| What is required |
In the article below on delivery models for retail peak, rewrite the paragraph that begins "Retail logistics and fulfilment used to be" as a short bulleted list that keeps its main facts.

| Document passage |
How to optimise your delivery model for peak

When physical stores are at their busiest during retail peak, what’s the best delivery model? Craig Bamford Australia Post Supply Chain Specialist shares ideas for optimising your model ahead of peak holiday sales.

Key points

  • Retailers started shipping from their stores during COVID lockdowns to help manage online order surges.
  • Split deliveries, double-handling and additional shipping costs can make this a less profitable fulfilment option.
  • A hybrid model could be the solution.

Retail logistics and fulfilment used to be relatively simple. Get the right quantities of the right inventory into the right place at the right time. Then let your customers take care of the rest – from picking out products to getting them home.

Omnichannel retail makes that fulfilment task infinitely more complex. Customers expect access to the right product at the right time whether shopping online or in store.

As eCommerce market share continues to grow, with 32% more households shopping online in May 2021 compared with 2019,1 many retailers are experimenting with ‘store to door’ delivery. As an additional fulfilment channel, it can help them deal with the ongoing surge in demand.

But how does store-to-door fulfilment impact profit margins when bricks and mortar stores are at their busiest during peak periods?

US analysis estimates the operating margin for a $100 sweater shipped from the DC to customer is $36. If it ships from a business’s store, the margin is just $17 – making it the least profitable fulfilment channel.2

We see five contributing factors to this margin gap.

1. Duplicate shipping

Shipping from your business’s store to your customer’s door incurs one freight cost. But then you also need to replenish your store.

| Data section |
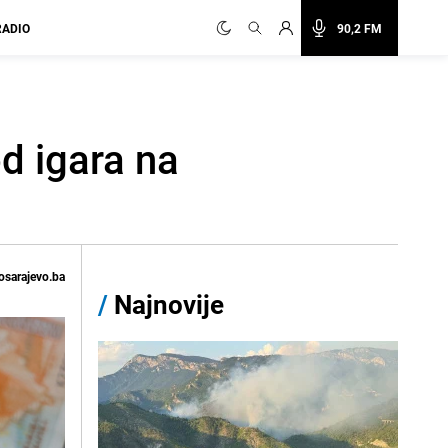
RADIO
90,2 FM
d igara na
osarajevo.ba
/
Najnovije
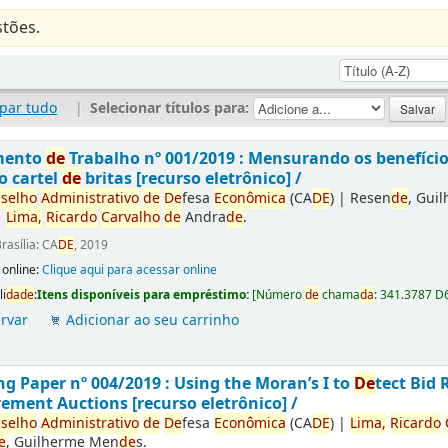
tões.
par tudo
|
Selecionar títulos para:
mento
de
Trabalho nº 001/2019 : Mensurando os benefíci
o cartel
de
britas [recurso eletrônico] /
selho
Administrativo
de
De
fesa
Econômica
(CA
DE
)
|
Resen
de
, Gui
|
Lima,
Ricardo
Carvalho
de
Andra
de
.
rasília: CA
DE
, 2019
 online:
Clique aqui para acessar online
li
da
de
:
Itens disponíveis para empréstimo:
[
Número
de
chama
da
:
341.3787 D
rvar
Adicionar ao seu carrinho
g Paper nº 004/2019 : Using the Moran’s I to
De
tect Bid 
ement Auctions [recurso eletrônico] /
selho
Administrativo
de
De
fesa
Econômica
(CA
DE
)
|
Lima,
Ricardo
e
, Guilherme Men
de
s.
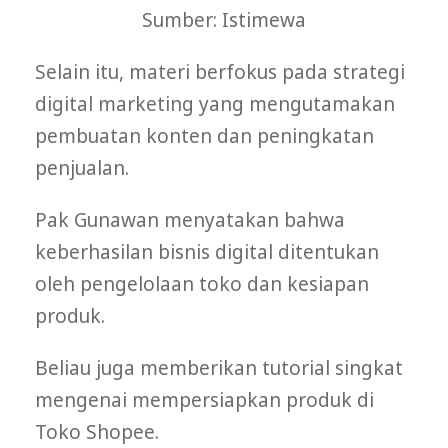
Sumber: Istimewa
Selain itu, materi berfokus pada strategi
digital marketing yang mengutamakan
pembuatan konten dan peningkatan
penjualan.
Pak Gunawan menyatakan bahwa
keberhasilan bisnis digital ditentukan
oleh pengelolaan toko dan kesiapan
produk.
Beliau juga memberikan tutorial singkat
mengenai mempersiapkan produk di
Toko Shopee.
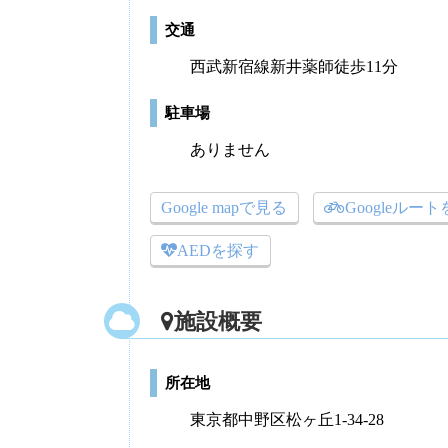
交通
西武新宿線新井薬師徒歩11分
駐車場
ありません
Google mapで見る
Googleルー
AEDを探す
施設概要
所在地
東京都中野区松ヶ丘1-34-28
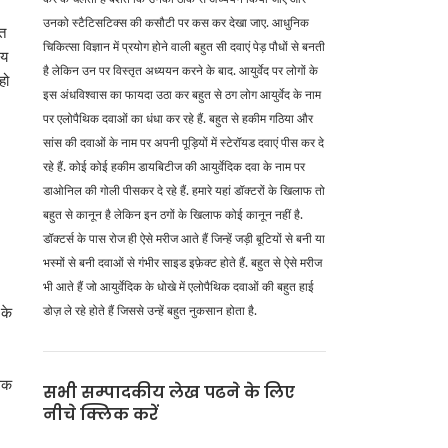
उनको स्टैटिसटिक्स की कसौटी पर कस कर देखा जाए. आधुनिक
लत
चिकित्सा विज्ञान में प्रयोग होने वाली बहुत सी दवाएं पेड़ पौधों से बनती
शय
है लेकिन उन पर विस्तृत अध्ययन करने के बाद. आयुर्वेद पर लोगों के
हो
इस अंधविश्वास का फायदा उठा कर बहुत से ठग लोग आयुर्वेद के नाम
पर एलोपैथिक दवाओं का धंधा कर रहे हैं. बहुत से हकीम गठिया और
सांस की दवाओं के नाम पर अपनी पूड़ियों में स्टेरॉयड दवाएं पीस कर दे
रहे हैं. कोई कोई हकीम डायबिटीज की आयुर्वेदिक दवा के नाम पर
डाओनिल की गोली पीसकर दे रहे हैं. हमारे यहां डॉक्टरों के खिलाफ तो
बहुत से कानून है लेकिन इन ठगों के खिलाफ कोई कानून नहीं है.
डॉक्टर्स के पास रोज ही ऐसे मरीज आते हैं जिन्हें जड़ी बूटियों से बनी या
भस्मों से बनी दवाओं से गंभीर साइड इफ़ेक्ट होते हैं. बहुत से ऐसे मरीज
भी आते हैं जो आयुर्वेदिक के धोखे में एलोपैथिक दवाओं की बहुत हाई
डोज़ ले रहे होते हैं जिससे उन्हें बहुत नुकसान होता है.
 के
धिक
सभी सम्पादकीय लेख पढने के लिए
नीचे क्लिक करें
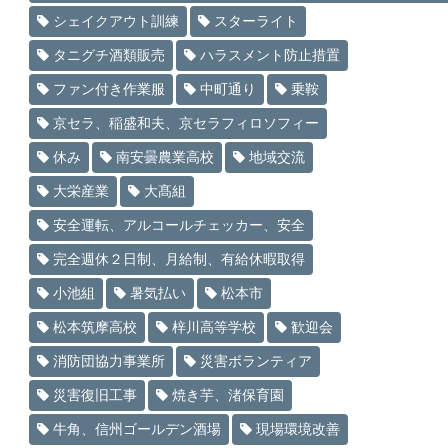
シェイクアウト訓練
スターライト
タニグチ酒類販売
ハラスメント防止措置
ファン付き作業服
中町通り
乗鞍
京セラ、稲盛和夫、京セラフィロソフィー
休み
南安曇農業高校
地域交流
大栄産業
大髙組
安全運転、アルコールチェッカー、安全
完全週休２日制、月給制、有給休暇取得
小池組
暑気払い
松本市
松本筑摩高校
梓川高等学校
歓迎会
消防団協力事業所
災害ボランティア
災害復旧工事
焼き芋、渚保育園
牛角、信州ゴールデン酒場
現場環境改善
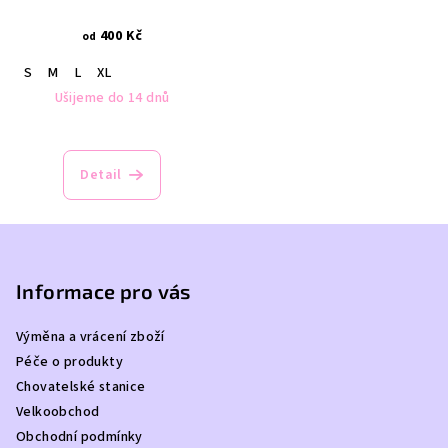
400 Kč
od
S
M
L
XL
Ušijeme do 14 dnů
Detail
Z
á
p
Informace pro vás
a
Výměna a vrácení zboží
t
Péče o produkty
í
Chovatelské stanice
Velkoobchod
Obchodní podmínky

| Exercise result |
- Retail logistics and fulfilment were once relatively simple.
- The task was to get the right quantities of the right inventory to the right place at the right time.
- Customers handled everything else, from picking out products to getting them home.